So now after not much has happened for a while, there is quite a bit of movement again in the German leisure markets. Sundair and Azur have plans to start this summer, Azur have had their first flights. How do you think that they’ll impact the operations that you have? And will you be impacted by them coming in, offering lower rates than everyone else has in the market? Like Hamburg International used to do in the past, or Aero Lloyd, or everyone that was kind of playing the price breaker for TUI and Thomas Cook?
Number one, we welcome Sundair and Azur into the market and we wish them all the best for their business models. Number two, I think SunExpress has some unique assets that are hard to beat. Number one is our cost structure, because we don’t claim to have a cost structure that is close to an easyJet, we actually do have it. So, from a pricing perspective there’s a lot that we can do.
The second asset that we have is our flexibility, being able to react extremely fast to market developments and to the things that we want to do. To give you an example: between the launch of SunExpress Holidays and the first idea of, “Hey, why don’t we do a SunExpress Holidays?” we had four weeks. Not quite, but nevertheless.
So SunExpress is extremely fast, extremely flexible, and has a very good cost base to work on.

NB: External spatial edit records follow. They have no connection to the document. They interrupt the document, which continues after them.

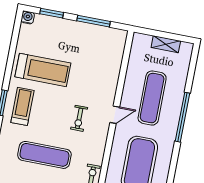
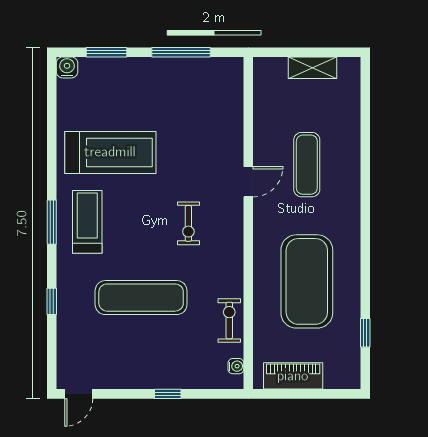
exercise mat: (152, 98) -> (307, 165), width x0.73, depth x0.69
door: (115, 115) -> (248, 182), moved
window: (183, 117) -> (365, 187), removed

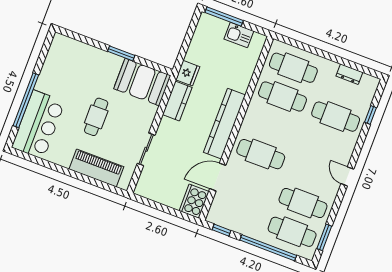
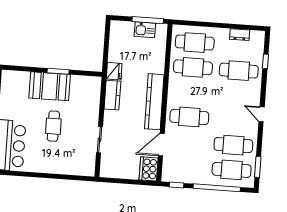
window: (224, 17) -> (148, 20), moved
booth: (142, 82) -> (50, 86), moved
piano: (96, 168) -> (65, 166), removed

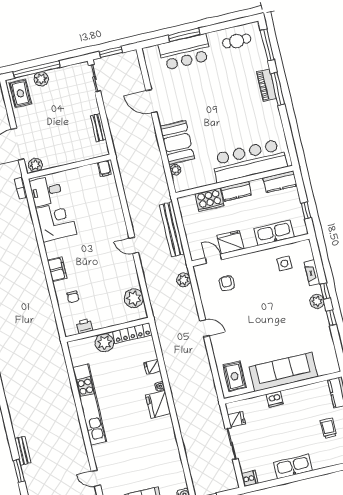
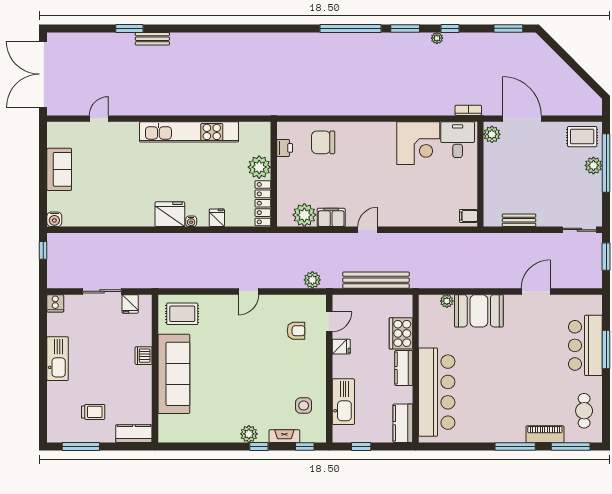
piano: (266, 85) -> (545, 434), moved
fridge: (230, 242) -> (341, 347), width x0.53, depth x0.75
filing cabinet: (57, 269) -> (331, 217), moved, turned 180
chair: (73, 297) -> (323, 142), width x1.87, depth x1.87
window: (331, 318) -> (305, 446), moved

And we have an extremely good relationship with the tour operators—not only on a personal level where we have a team dedicated to tour operator relationship management—as in really understanding what are the needs of the tour operators, when do they need more seats, less seats, at what price they can sell, etc.

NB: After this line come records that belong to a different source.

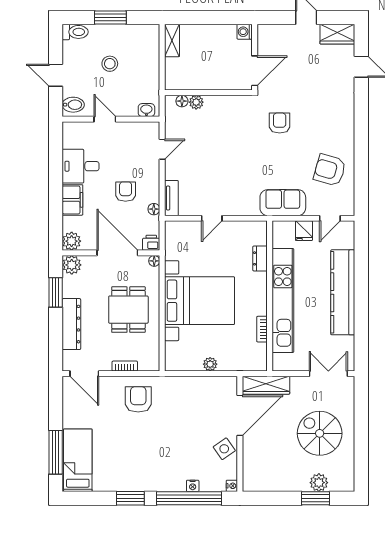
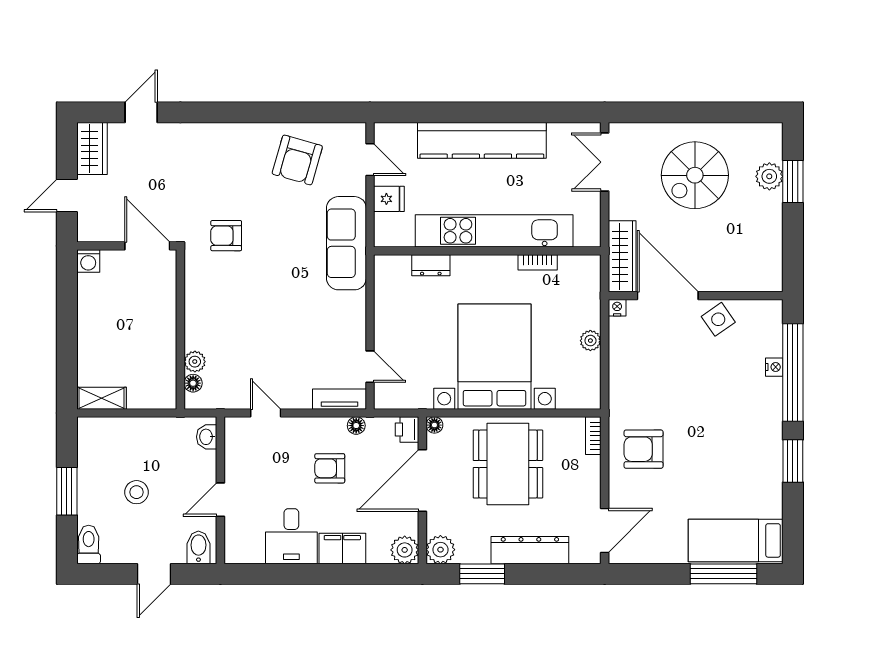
washing machine: (245, 32) -> (88, 261), moved
wall: (255, 57) -> (127, 246), moved
door: (255, 71) -> (147, 246), moved
sofa: (283, 203) -> (346, 243), width x1.36
door: (212, 218) -> (370, 367), moved
dining table: (128, 310) -> (508, 464), width x1.38
bookcase: (125, 366) -> (593, 436), moved
nightstand: (232, 486) -> (617, 308), moved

But also, from the technical perspective where we have the interfaces that people need on all sales channels, to be able to produce the right journeys or the right packages on the right channel for the right moment. That’s something that I believe competitors in the market, in that mix, it would be difficult to beat.
So, you’re not afraid either of whatever will happen with Air Berlin/Niki/TUI, or Germania and Condor joining forces? This obviously shows that there’s a certain need to consolidate in the market in Germany.

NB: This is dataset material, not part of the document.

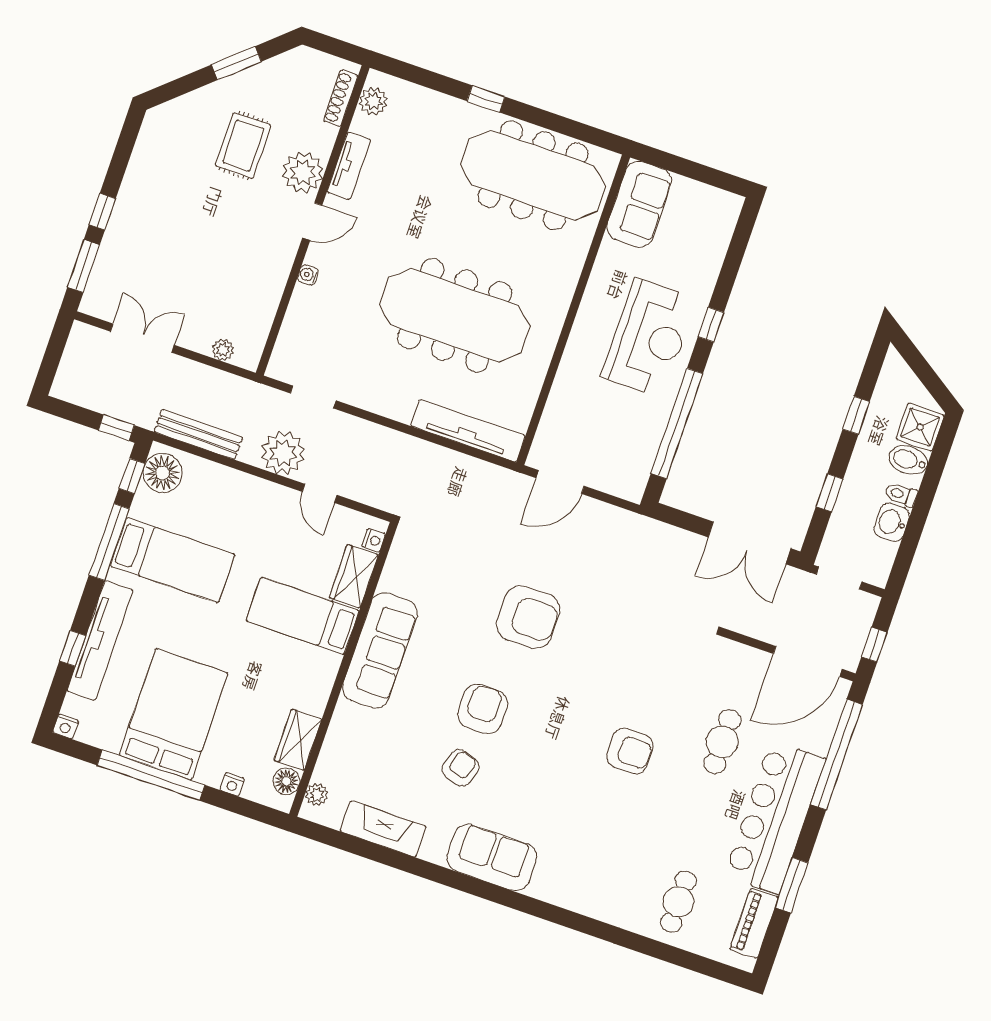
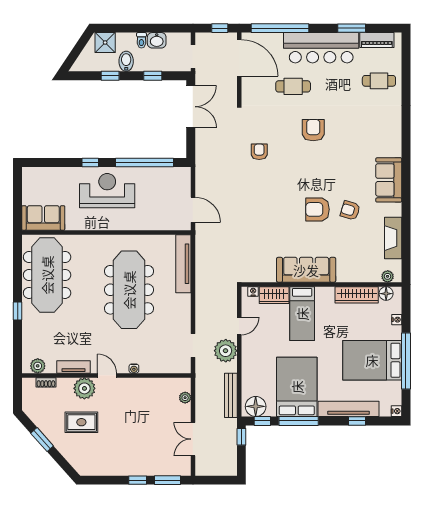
shoe rack: (341, 98) -> (46, 382), width x0.70
bidet: (908, 460) -> (126, 61), moved, turned 180
bed: (172, 560) -> (297, 387), width x1.50
armchair: (528, 617) -> (259, 152), moved, width x0.53, depth x0.53
wardrobe: (298, 740) -> (357, 295), width x1.50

Commercially speaking I think we have the right setup to deal also with those. And in the examples that you’ve mentioned I think our cost bases will be a big asset that will help us to support bringing value to the biggest customers that we have, which are the tour operators. But do I think consolidation is necessary? Yes, I do!
If you look ahead to let’s say 2020, what do you think will change from your setup today to where you’re going to be in a couple of years? You mentioned before that, overnight, Bulgaria has become a key market for you. So, do you see yourselves diversifying even more to make sure that you have fewer risks in your portfolio, as you had it before when you were hit by the challenges that we spoke about at the beginning? Or what is your commercial strategy to make sure that in 2020 you cannot be hit again like you were hit in 2016?
There’s a few things that we believe, that I’m sure of, that will also be the case in 2020. We will still be committed to Turkish tourism, we will still be standing there no matter what, if there’s crisis, no crisis, for the Aegean region, for the Turkish Riviera and we will be the number one support for Turkish tourism in that area.
Number two, I’m still just as convinced that we will be similarly supporting the Egyptian market and we’ll play an important role there in supporting Egyptian tourism and we’ll have the leadership in that market too, also in 2020.
Thank you very much for speaking with ch-aviation.